## About this task
Keeping pictures out of the copy, restate each record word for word.

(Stored items)
[Start of section]
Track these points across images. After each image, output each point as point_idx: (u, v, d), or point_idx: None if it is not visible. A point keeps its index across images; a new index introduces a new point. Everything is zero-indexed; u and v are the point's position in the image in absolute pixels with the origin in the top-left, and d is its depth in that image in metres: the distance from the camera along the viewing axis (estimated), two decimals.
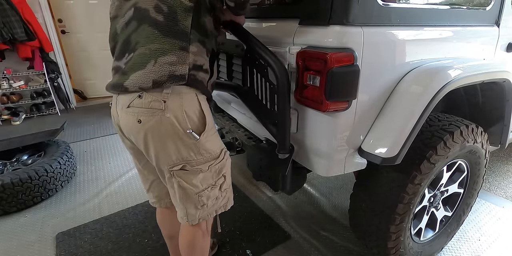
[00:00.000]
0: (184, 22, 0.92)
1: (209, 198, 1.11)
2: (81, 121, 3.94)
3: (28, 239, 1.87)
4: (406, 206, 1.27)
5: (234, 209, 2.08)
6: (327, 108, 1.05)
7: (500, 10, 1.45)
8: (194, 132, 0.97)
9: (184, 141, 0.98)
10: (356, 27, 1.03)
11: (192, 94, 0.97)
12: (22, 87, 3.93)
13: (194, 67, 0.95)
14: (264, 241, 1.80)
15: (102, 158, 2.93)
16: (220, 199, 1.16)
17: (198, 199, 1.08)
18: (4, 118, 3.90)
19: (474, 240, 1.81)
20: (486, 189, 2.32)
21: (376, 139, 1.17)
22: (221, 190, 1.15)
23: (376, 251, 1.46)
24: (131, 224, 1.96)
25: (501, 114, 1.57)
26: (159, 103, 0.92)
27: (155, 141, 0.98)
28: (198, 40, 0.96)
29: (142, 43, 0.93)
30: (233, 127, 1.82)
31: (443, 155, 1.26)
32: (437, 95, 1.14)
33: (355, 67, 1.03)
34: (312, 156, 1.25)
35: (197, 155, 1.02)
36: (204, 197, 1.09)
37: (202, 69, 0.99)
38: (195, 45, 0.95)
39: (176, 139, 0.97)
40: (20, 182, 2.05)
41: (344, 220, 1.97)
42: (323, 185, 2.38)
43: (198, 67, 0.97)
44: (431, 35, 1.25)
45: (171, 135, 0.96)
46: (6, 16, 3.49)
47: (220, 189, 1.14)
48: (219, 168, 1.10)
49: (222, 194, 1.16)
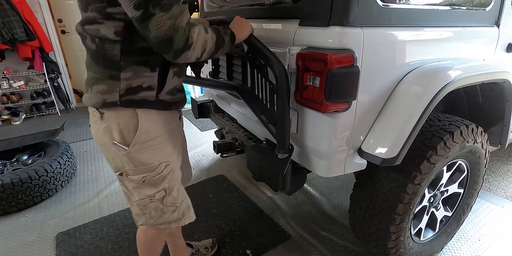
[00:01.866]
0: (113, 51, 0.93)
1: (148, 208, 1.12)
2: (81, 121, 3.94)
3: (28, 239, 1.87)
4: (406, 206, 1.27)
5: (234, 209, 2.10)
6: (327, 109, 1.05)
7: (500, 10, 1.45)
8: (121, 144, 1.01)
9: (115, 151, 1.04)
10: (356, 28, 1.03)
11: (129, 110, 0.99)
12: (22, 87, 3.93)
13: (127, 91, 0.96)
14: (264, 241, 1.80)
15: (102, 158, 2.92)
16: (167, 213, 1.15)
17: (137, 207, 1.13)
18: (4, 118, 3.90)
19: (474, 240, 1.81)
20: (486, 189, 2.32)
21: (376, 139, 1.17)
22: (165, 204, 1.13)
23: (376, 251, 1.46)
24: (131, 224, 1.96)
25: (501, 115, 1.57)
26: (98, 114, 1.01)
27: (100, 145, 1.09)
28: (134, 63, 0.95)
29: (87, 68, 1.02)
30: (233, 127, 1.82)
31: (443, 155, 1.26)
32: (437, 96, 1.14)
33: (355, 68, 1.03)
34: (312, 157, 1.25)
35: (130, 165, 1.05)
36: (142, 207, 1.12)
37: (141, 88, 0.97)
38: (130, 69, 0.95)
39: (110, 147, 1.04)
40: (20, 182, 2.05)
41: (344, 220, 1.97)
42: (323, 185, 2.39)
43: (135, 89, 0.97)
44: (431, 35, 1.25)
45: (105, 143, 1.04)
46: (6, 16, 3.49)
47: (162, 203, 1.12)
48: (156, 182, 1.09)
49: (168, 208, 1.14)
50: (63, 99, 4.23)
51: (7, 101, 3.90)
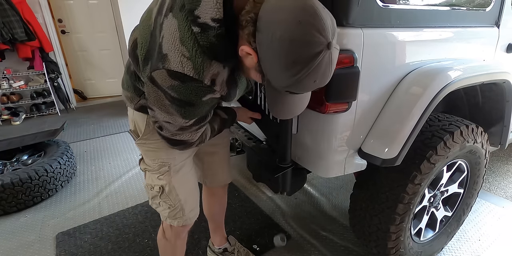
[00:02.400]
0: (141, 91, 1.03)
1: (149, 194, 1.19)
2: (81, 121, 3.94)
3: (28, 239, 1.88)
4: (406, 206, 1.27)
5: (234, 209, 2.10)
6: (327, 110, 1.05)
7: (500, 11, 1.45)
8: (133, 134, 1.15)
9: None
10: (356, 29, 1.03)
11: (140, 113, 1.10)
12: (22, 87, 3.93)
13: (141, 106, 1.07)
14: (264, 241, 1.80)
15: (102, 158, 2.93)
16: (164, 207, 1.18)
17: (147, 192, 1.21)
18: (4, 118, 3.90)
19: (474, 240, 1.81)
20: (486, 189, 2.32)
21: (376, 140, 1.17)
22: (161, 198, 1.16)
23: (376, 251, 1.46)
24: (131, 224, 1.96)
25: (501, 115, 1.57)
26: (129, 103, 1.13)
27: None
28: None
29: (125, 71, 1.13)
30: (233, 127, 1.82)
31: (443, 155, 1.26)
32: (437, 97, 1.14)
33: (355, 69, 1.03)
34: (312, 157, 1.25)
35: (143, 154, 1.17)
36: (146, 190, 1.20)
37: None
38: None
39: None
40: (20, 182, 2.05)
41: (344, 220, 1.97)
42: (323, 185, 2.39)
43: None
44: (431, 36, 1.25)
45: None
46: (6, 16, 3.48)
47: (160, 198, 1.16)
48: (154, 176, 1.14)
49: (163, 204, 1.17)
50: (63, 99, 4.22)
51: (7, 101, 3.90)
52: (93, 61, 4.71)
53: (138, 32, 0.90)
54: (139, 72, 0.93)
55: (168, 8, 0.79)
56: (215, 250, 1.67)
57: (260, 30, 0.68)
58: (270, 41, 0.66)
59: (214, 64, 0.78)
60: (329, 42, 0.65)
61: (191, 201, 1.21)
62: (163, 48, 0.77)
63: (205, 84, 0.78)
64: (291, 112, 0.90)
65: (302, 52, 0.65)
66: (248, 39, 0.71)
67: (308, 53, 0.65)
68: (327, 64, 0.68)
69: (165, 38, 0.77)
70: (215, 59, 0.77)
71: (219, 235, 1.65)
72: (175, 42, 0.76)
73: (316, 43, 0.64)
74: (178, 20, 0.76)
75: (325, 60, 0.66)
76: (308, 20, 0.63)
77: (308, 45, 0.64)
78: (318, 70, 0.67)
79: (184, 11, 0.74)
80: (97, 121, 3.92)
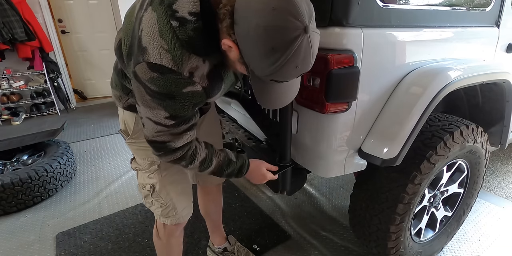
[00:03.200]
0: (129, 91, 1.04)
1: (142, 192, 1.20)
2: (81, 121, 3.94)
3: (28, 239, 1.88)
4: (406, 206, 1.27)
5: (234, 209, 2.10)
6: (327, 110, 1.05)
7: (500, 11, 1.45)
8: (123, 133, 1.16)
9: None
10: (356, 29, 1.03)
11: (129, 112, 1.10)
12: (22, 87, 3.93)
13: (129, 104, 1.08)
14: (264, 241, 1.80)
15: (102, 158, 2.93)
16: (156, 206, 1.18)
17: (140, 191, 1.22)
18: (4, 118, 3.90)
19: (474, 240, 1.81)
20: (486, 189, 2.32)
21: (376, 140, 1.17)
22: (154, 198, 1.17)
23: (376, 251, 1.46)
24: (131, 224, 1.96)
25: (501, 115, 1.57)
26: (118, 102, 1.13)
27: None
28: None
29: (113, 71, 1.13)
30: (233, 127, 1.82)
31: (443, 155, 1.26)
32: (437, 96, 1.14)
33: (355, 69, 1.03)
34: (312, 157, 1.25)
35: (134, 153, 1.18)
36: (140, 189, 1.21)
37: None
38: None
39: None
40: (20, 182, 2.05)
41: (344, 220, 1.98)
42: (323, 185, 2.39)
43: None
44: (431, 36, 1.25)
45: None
[End of section]
## Answer section
Track these points across images. After each image, output each point as point_idx: (u, v, d), or point_idx: None if it is not visible. A point keeps its index across images; a new index introduces a new point. Everything is zero-indexed; u and v are the point's position in the image in absolute pixels with the origin in the top-left, and d is its depth in that image in metres: the distance from the camera along the viewing axis (estimated), two decimals.
[00:00.000]
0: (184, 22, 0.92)
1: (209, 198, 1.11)
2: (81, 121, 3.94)
3: (28, 239, 1.87)
4: (406, 206, 1.27)
5: (234, 209, 2.08)
6: (327, 108, 1.05)
7: (500, 10, 1.45)
8: (194, 132, 0.97)
9: (184, 141, 0.98)
10: (356, 27, 1.03)
11: (192, 94, 0.97)
12: (22, 87, 3.93)
13: (194, 67, 0.95)
14: (264, 241, 1.80)
15: (102, 158, 2.93)
16: (220, 199, 1.16)
17: (198, 199, 1.08)
18: (4, 118, 3.90)
19: (474, 240, 1.81)
20: (486, 189, 2.32)
21: (376, 139, 1.17)
22: (221, 190, 1.15)
23: (376, 251, 1.46)
24: (131, 224, 1.96)
25: (501, 114, 1.57)
26: (159, 103, 0.92)
27: (155, 141, 0.98)
28: (198, 40, 0.96)
29: (142, 43, 0.93)
30: (233, 127, 1.82)
31: (443, 155, 1.26)
32: (437, 95, 1.14)
33: (355, 67, 1.03)
34: (312, 156, 1.25)
35: (197, 155, 1.02)
36: (204, 197, 1.09)
37: (202, 69, 0.99)
38: (195, 45, 0.95)
39: (176, 139, 0.97)
40: (20, 182, 2.05)
41: (344, 220, 1.97)
42: (323, 185, 2.38)
43: (198, 67, 0.97)
44: (431, 35, 1.25)
45: (171, 135, 0.96)
46: (6, 16, 3.49)
47: (220, 189, 1.14)
48: (219, 168, 1.10)
49: (222, 194, 1.16)
[00:01.866]
0: (113, 51, 0.93)
1: (148, 208, 1.12)
2: (81, 121, 3.94)
3: (28, 239, 1.87)
4: (406, 206, 1.27)
5: (234, 209, 2.10)
6: (327, 109, 1.05)
7: (500, 10, 1.45)
8: (121, 144, 1.01)
9: (115, 151, 1.04)
10: (356, 28, 1.03)
11: (129, 110, 0.99)
12: (22, 87, 3.93)
13: (127, 91, 0.96)
14: (264, 241, 1.80)
15: (102, 158, 2.92)
16: (167, 213, 1.15)
17: (137, 207, 1.13)
18: (4, 118, 3.90)
19: (474, 240, 1.81)
20: (486, 189, 2.32)
21: (376, 139, 1.17)
22: (165, 204, 1.13)
23: (376, 251, 1.46)
24: (131, 224, 1.96)
25: (501, 115, 1.57)
26: (98, 114, 1.01)
27: (100, 145, 1.09)
28: (134, 63, 0.95)
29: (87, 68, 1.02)
30: (233, 127, 1.82)
31: (443, 155, 1.26)
32: (437, 96, 1.14)
33: (355, 68, 1.03)
34: (312, 157, 1.25)
35: (130, 165, 1.05)
36: (142, 207, 1.12)
37: (141, 88, 0.97)
38: (130, 69, 0.95)
39: (110, 147, 1.04)
40: (20, 182, 2.05)
41: (344, 220, 1.97)
42: (323, 185, 2.39)
43: (135, 89, 0.97)
44: (431, 35, 1.25)
45: (105, 143, 1.04)
46: (6, 16, 3.49)
47: (162, 203, 1.12)
48: (156, 182, 1.09)
49: (168, 208, 1.14)
50: (63, 99, 4.23)
51: (7, 101, 3.90)
[00:02.400]
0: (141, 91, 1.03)
1: (149, 194, 1.19)
2: (81, 121, 3.94)
3: (28, 239, 1.88)
4: (406, 206, 1.27)
5: (234, 209, 2.10)
6: (327, 110, 1.05)
7: (500, 11, 1.45)
8: (133, 134, 1.15)
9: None
10: (356, 29, 1.03)
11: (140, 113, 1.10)
12: (22, 87, 3.93)
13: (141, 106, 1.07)
14: (264, 241, 1.80)
15: (102, 158, 2.93)
16: (164, 207, 1.18)
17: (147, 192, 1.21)
18: (4, 118, 3.90)
19: (474, 240, 1.81)
20: (486, 189, 2.32)
21: (376, 140, 1.17)
22: (161, 198, 1.16)
23: (376, 251, 1.46)
24: (131, 224, 1.96)
25: (501, 115, 1.57)
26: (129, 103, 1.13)
27: None
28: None
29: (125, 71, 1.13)
30: (233, 127, 1.82)
31: (443, 155, 1.26)
32: (437, 97, 1.14)
33: (355, 69, 1.03)
34: (312, 157, 1.25)
35: (143, 154, 1.17)
36: (146, 190, 1.20)
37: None
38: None
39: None
40: (20, 182, 2.05)
41: (344, 220, 1.97)
42: (323, 185, 2.39)
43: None
44: (431, 36, 1.25)
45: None
46: (6, 16, 3.48)
47: (160, 198, 1.16)
48: (154, 176, 1.14)
49: (163, 204, 1.17)
50: (63, 99, 4.22)
51: (7, 101, 3.90)
52: (93, 61, 4.71)
53: (138, 32, 0.90)
54: (139, 72, 0.93)
55: (168, 8, 0.79)
56: (215, 250, 1.67)
57: (260, 30, 0.68)
58: (270, 41, 0.66)
59: (214, 64, 0.78)
60: (329, 42, 0.65)
61: (191, 201, 1.21)
62: (163, 48, 0.77)
63: (205, 84, 0.78)
64: (291, 112, 0.90)
65: (302, 52, 0.65)
66: (248, 39, 0.71)
67: (308, 53, 0.65)
68: (327, 64, 0.68)
69: (165, 38, 0.77)
70: (215, 59, 0.77)
71: (219, 235, 1.65)
72: (175, 42, 0.76)
73: (316, 43, 0.64)
74: (178, 20, 0.76)
75: (325, 60, 0.66)
76: (308, 20, 0.63)
77: (308, 45, 0.64)
78: (318, 70, 0.67)
79: (184, 11, 0.74)
80: (97, 121, 3.92)
[00:03.200]
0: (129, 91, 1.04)
1: (142, 192, 1.20)
2: (81, 121, 3.94)
3: (28, 239, 1.88)
4: (406, 206, 1.27)
5: (234, 209, 2.10)
6: (327, 110, 1.05)
7: (500, 11, 1.45)
8: (123, 133, 1.16)
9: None
10: (356, 29, 1.03)
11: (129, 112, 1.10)
12: (22, 87, 3.93)
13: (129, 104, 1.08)
14: (264, 241, 1.80)
15: (102, 158, 2.93)
16: (156, 206, 1.18)
17: (140, 191, 1.22)
18: (4, 118, 3.90)
19: (474, 240, 1.81)
20: (486, 189, 2.32)
21: (376, 140, 1.17)
22: (154, 198, 1.17)
23: (376, 251, 1.46)
24: (131, 224, 1.96)
25: (501, 115, 1.57)
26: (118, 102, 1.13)
27: None
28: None
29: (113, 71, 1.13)
30: (233, 127, 1.82)
31: (443, 155, 1.26)
32: (437, 96, 1.14)
33: (355, 69, 1.03)
34: (312, 157, 1.25)
35: (134, 153, 1.18)
36: (140, 189, 1.21)
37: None
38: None
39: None
40: (20, 182, 2.05)
41: (344, 220, 1.98)
42: (323, 185, 2.39)
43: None
44: (431, 36, 1.25)
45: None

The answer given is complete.